I know only too well that, taking the world as a whole, we ought to encourage Christian parochial work, because too many girls who possess the golden opportunity of leisure allow it to be wasted, and so commit the "sin of omission;" but there would have been quite as much good done had Carrie dutifully helped in our invalid home and cheered us all to health by her bright presence. And besides, I myself could then perhaps have taken a class at me night school if the stocking-mending and the other multitudinous domestic matters could have allowed it.
The chimes of St. Barnabas were pealing through the midnight air before I slept. Above was the soft light of countless stars, sown broadcast over the dark skies. Christmas was come, and the angel's song sounding over the sleeping earth.
"Peace and goodwill to men"—peace from weary arguments and fruitless regret, peace on mourning hearts, on divided homes, on mariners tossing afar on wintry seas, and peace surely on one troubled girlish heart that waited for the breaking of a more perfect day.
CHAPTER XI.
MISS RUTH'S NURSE.
Miss Ruth insisted on giving me a week's holiday, that I might avail myself of Allan's society; and as dear mother still persisted that I looked pale and in need of change, Allan gave me a course of bracing exercise in the shape of long country walks with him and Jack, when we plowed our way over half-frozen fields and down deep, muddy lanes, scrambling over gates and through hedges, and returning home laden with holly berries and bright red hips and haws.
On Allan's last evening we were invited to dine at the Cedars—just Uncle Geoffrey, Allan, and I. Miss Ruth wrote such a pretty letter. She said that her brother thought it was a long time since he had seen his old friend Dr. Cameron, and that he was anxious to make acquaintance with his nephew and Flurry's playfellow—this was Miss Ruth's name for me, for we had quite dropped the governess between us.

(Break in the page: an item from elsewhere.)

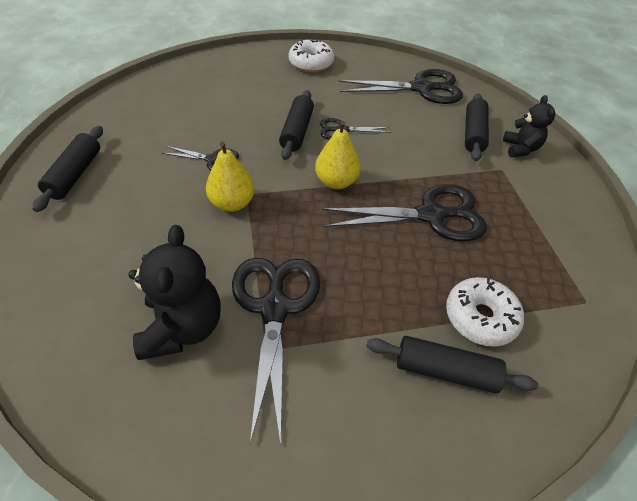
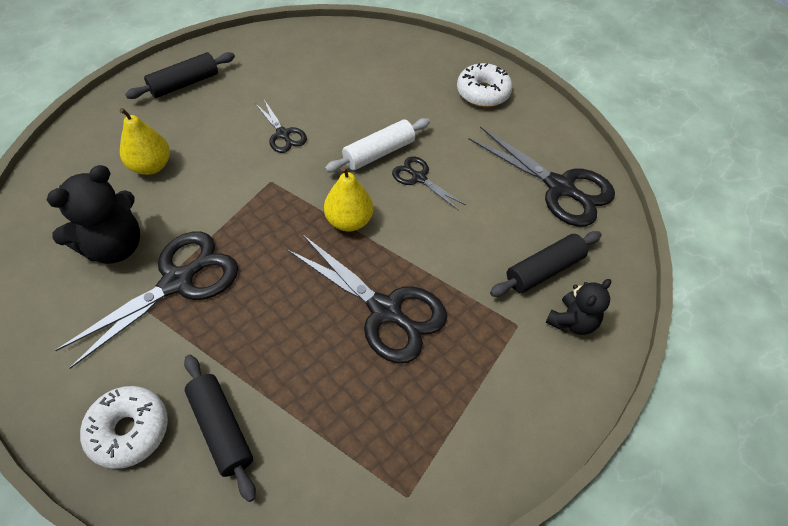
camera: 45 degrees right, 5 degrees up
(232, 203) = (251, 180): yellow pear -> yellow pear (151, 166)
(297, 131) = (378, 153): black rolling pin -> white rolling pin
(480, 317) = (301, 420): white donut -> white donut (129, 430)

Allan looked quite pleased, and scouted my dubious looks; he had taken a fancy to Miss Ruth, and wanted to see her again. He laughed when I said regretfully that it was his last evening, and that I would rather have spent it quietly at home with him. I was shy at the notion of my first dinner-party; Mr. Lucas' presence would make it a formal affair.

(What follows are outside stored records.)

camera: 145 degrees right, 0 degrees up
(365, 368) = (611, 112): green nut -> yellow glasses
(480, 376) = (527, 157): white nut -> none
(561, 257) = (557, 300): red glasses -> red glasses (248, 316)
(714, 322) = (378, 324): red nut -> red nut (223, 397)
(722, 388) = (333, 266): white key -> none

And then mother fretted a little that I had no evening-dress ready. I could not wear white, so all my pretty gowns were useless; but I cheered her up by my assuring her that such things did not matter in our deep mourning. And when I had dressed myself in my black cashmere, with soft white ruffles and a little knot of Christmas roses and ferns which Carrie had arranged in my dress, mother gave a relieved sigh, and thought I should do nicely, and Allan twisted me round, and declared I was not half so bad after all, and that, though I was no beauty, I should pass, with which dubious compliment I was obliged to content myself.